■ **Testo selezionato**
====================
Licenziamento per giustificato motivo oggettivo e repêchage: rileva anche la posizione che richiede una formazione professionale

Teresa Zappia
24 Gennaio 2023

I principi di buona fede e correttezza implicano la valutazione di una riqualificazione professionale del lavoratore licenziabile per g.m.o.
Massima

Nei casi in cui la professionalità del lavoratore sia considerata obsoleta a seguito di una riorganizzazione dell'azienda, l'applicazione dei principi di buona fede e correttezza implica che il datore, prima di risolvere il rapporto, valuti l'impossibilità non solo del repêchage, ma anche della riqualificazione professionale, eventualmente mediante l'affiancamento ad altri colleghi. La possibilità di una ricollocazione del lavoratore in seno all'azienda comporta l'applicabilità dell'art. 18, co. 7, St. Lav.

Il fatto

La società-datrice, ai sensi dell'art. 1, co. 51, L. n. 92/2012, impugnava l'ordinanza con la quale era stata accertata l'insussistenza del fatto posto a base del licenziamento per g.m.o. del lavoratore, dichiarando risolto il rapporto intercorso tra le parti e condannando la ricorrente a corrispondere al dipendente – che ne aveva fatto richiesta – l'indennità sostitutiva della reintegra, oltre all'indennità risarcitoria, dedotto l'aliunde perceptum.

La società opponente ribadiva quanto già esposto nella fase sommaria, assumendo di aver dimostrato il giustificato motivo di licenziamento, sia con riferimento al riassetto organizzativo esistente al momento della comunicazione del recesso ed al nesso causale con la posizione del lavoratore, sia in relazione al rispetto dei principi di correttezza e buona fede nella scelta del dipendente da licenziare e dell'obbligo di repêchage. Chiedeva, pertanto, di accertare e dichiarare la legittimità del recesso e la restituzione di quanto corrisposto.

La questione

Quale tutela è riconosciuta al lavoratore qualora sia violato l'obbligo di repêchage?

La soluzione del Tribunale

Il Tribunale di Lecco ha rammentato, innanzitutto, la posizione espressa dalla Corte Costituzionale (sent. n. 125/2022), la quale ha dichiarata l'illegittimità dell'art. 18, co. 7, St. Lav. (come modificato dalla L. n. 92/2012), limitatamente alla parola “manifesta”. Ciò, ad avviso del giudice di merito, corroborava l'impianto argomentativo sulla base del quale, all'esisto della fase sommaria, era stata ritenuta sussistenze l'ipotesi di “evidente e facilmente verificabile assenza dei presupposti giustificativi del licenziamento”. La Corte Costituzionale, nella medesima sentenza precitata, aveva anche chiarito che il fatto all'origine del licenziamento per g.m.o. include non solo le ragioni giustificative dello stesso ed il nesso causale con la posizione del licenziato, ma anche l'impossibilità di collocare altrove il lavoratore, pur non potendo il giudice sconfinare in un sindacato di congruità ed opportunità.

Alla luce di quanto sopra il Tribunale ha rigettato il ricorso, ribadendo che, in caso il licenziamento per g.m.o. il contenuto dell'onere probatorio gravante sul datore consiste non solo nell'effettiva sussistenza delle ragioni aziendali e del nesso causale tra queste e la posizione del lavoratore, ma altresì nell'inutilizzabilità aliunde di quest'ultimo.
====================
Nel testo sul licenziamento e il repêchage, quale parola dell'art. 18, co. 7, St. Lav. è stata dichiarata illegittima dalla Corte Costituzionale con la sent. n. 125/2022?

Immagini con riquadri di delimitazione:
====================
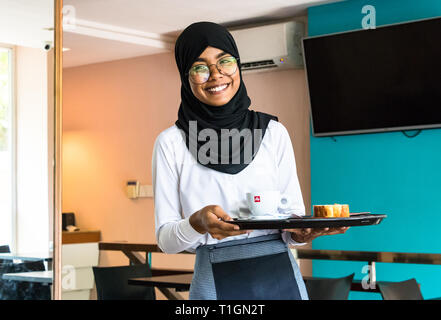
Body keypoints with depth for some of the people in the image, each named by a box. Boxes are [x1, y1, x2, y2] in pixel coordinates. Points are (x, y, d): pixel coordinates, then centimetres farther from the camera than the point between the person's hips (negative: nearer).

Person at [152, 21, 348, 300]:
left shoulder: (274, 132, 4)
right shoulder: (172, 142, -1)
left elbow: (294, 212, 5)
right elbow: (166, 239, -3)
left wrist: (300, 232, -17)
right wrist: (198, 222, -23)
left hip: (281, 277, 2)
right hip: (216, 283, -1)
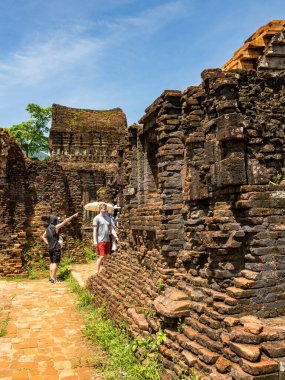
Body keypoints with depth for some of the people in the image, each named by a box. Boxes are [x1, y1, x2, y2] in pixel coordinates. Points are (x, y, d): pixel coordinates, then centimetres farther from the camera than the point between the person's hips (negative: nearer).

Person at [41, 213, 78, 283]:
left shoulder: (48, 228, 9)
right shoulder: (56, 227, -14)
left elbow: (43, 236, 19)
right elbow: (65, 221, -14)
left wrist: (48, 243, 14)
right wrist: (73, 216, -9)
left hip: (50, 248, 8)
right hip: (56, 248, -8)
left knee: (52, 262, 16)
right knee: (55, 263, -4)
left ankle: (51, 277, 20)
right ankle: (53, 279, -4)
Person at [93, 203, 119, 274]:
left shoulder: (108, 218, 14)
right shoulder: (97, 218, -5)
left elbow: (111, 229, 15)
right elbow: (95, 230, -9)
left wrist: (116, 237, 5)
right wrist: (95, 241, -14)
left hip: (107, 240, 7)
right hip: (100, 241, -7)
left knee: (107, 256, 11)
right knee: (101, 256, -8)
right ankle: (96, 272, 1)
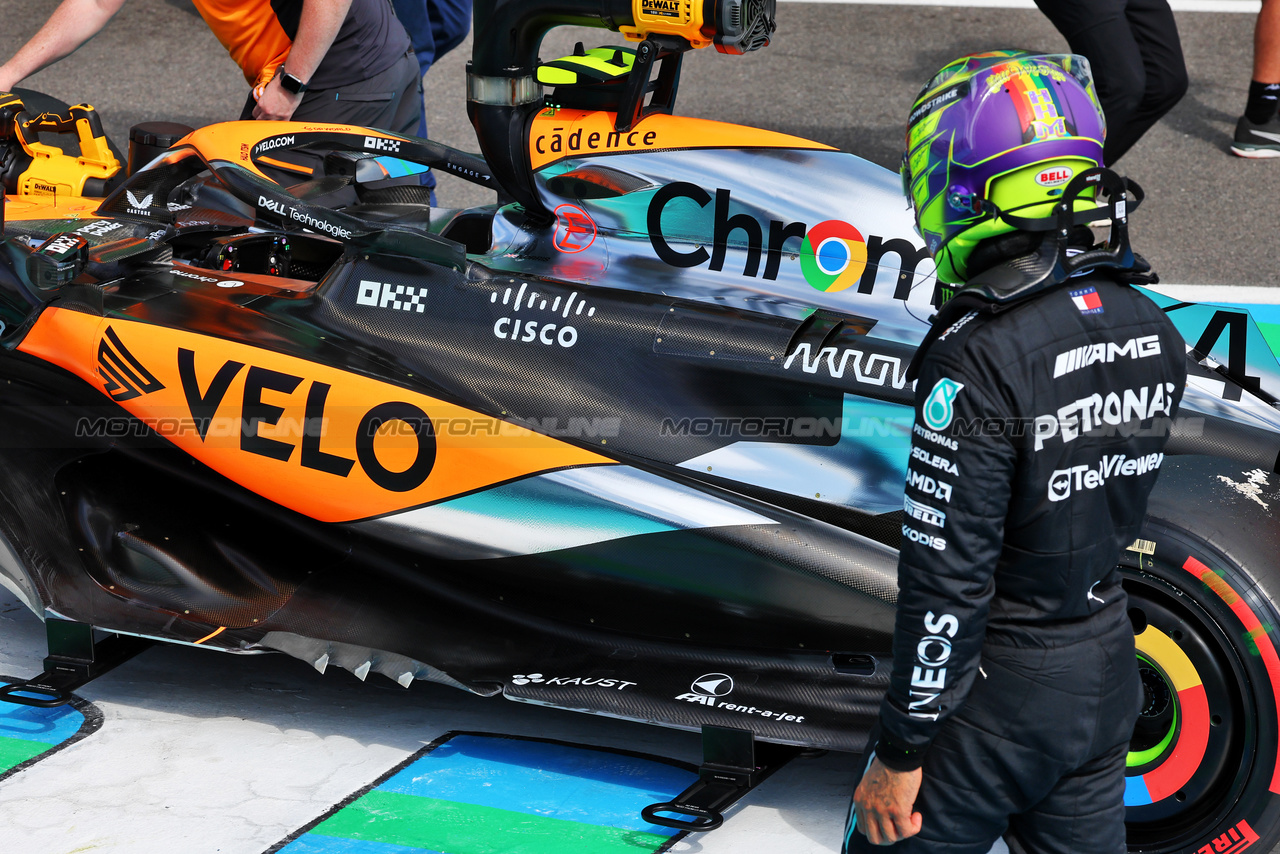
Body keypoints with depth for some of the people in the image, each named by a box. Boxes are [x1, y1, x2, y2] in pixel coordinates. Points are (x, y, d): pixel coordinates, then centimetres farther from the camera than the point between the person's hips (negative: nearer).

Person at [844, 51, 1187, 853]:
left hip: (997, 693, -7)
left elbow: (947, 577, -23)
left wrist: (901, 751, -16)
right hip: (1108, 671, 7)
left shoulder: (980, 363, -25)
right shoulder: (1155, 333, -2)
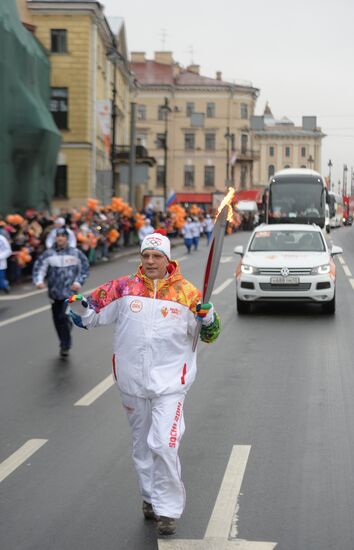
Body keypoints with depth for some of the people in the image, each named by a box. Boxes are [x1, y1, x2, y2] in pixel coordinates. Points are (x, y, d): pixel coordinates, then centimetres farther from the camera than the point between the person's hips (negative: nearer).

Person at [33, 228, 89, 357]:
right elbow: (39, 267, 0)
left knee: (65, 317, -17)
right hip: (54, 292, 3)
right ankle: (64, 344, 28)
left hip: (69, 291, -3)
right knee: (57, 319, 10)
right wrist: (39, 281, -18)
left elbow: (84, 269, 8)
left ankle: (65, 346, -8)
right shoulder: (48, 254, 3)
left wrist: (78, 282, -4)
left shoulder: (75, 253, 2)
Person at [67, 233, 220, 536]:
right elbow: (89, 314, 5)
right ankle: (150, 496, 37)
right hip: (133, 382, 3)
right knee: (142, 443, 17)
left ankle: (168, 509, 0)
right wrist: (77, 306, -17)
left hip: (170, 382, -3)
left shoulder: (187, 292, -5)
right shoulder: (124, 288, -1)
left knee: (164, 444, -13)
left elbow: (209, 336, 1)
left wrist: (208, 317, -20)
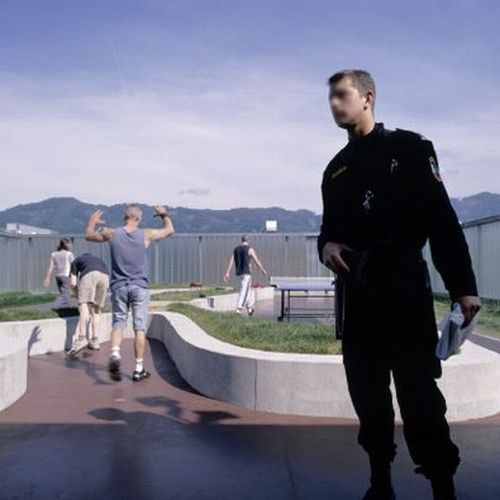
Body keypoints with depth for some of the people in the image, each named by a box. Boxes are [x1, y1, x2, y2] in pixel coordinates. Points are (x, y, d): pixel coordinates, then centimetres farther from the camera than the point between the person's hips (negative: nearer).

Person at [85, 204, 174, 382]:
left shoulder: (112, 234, -3)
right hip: (140, 287, -1)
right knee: (140, 328, 4)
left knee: (118, 323, 12)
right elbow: (169, 230, 12)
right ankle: (139, 369, 10)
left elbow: (88, 235, 15)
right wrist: (163, 214, 28)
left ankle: (115, 354, -14)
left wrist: (92, 221, 33)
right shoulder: (146, 235, -4)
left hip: (119, 286, 1)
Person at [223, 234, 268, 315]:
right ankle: (238, 309, -13)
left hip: (238, 273, 6)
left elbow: (231, 261, 4)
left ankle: (250, 308, 26)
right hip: (246, 272, -6)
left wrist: (227, 273, 2)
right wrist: (263, 270, 10)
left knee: (247, 290, 18)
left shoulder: (236, 249, 10)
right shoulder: (250, 249, -4)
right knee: (244, 291, -6)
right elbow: (257, 261, -2)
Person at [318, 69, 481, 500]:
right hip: (357, 292, 6)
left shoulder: (408, 148, 2)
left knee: (418, 391, -7)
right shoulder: (336, 168, 18)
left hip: (404, 287, -6)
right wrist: (326, 245, -3)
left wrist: (463, 287, -13)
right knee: (367, 391, 10)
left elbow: (442, 220, -6)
====================
■ **Risposta**
La parola “manifesta”.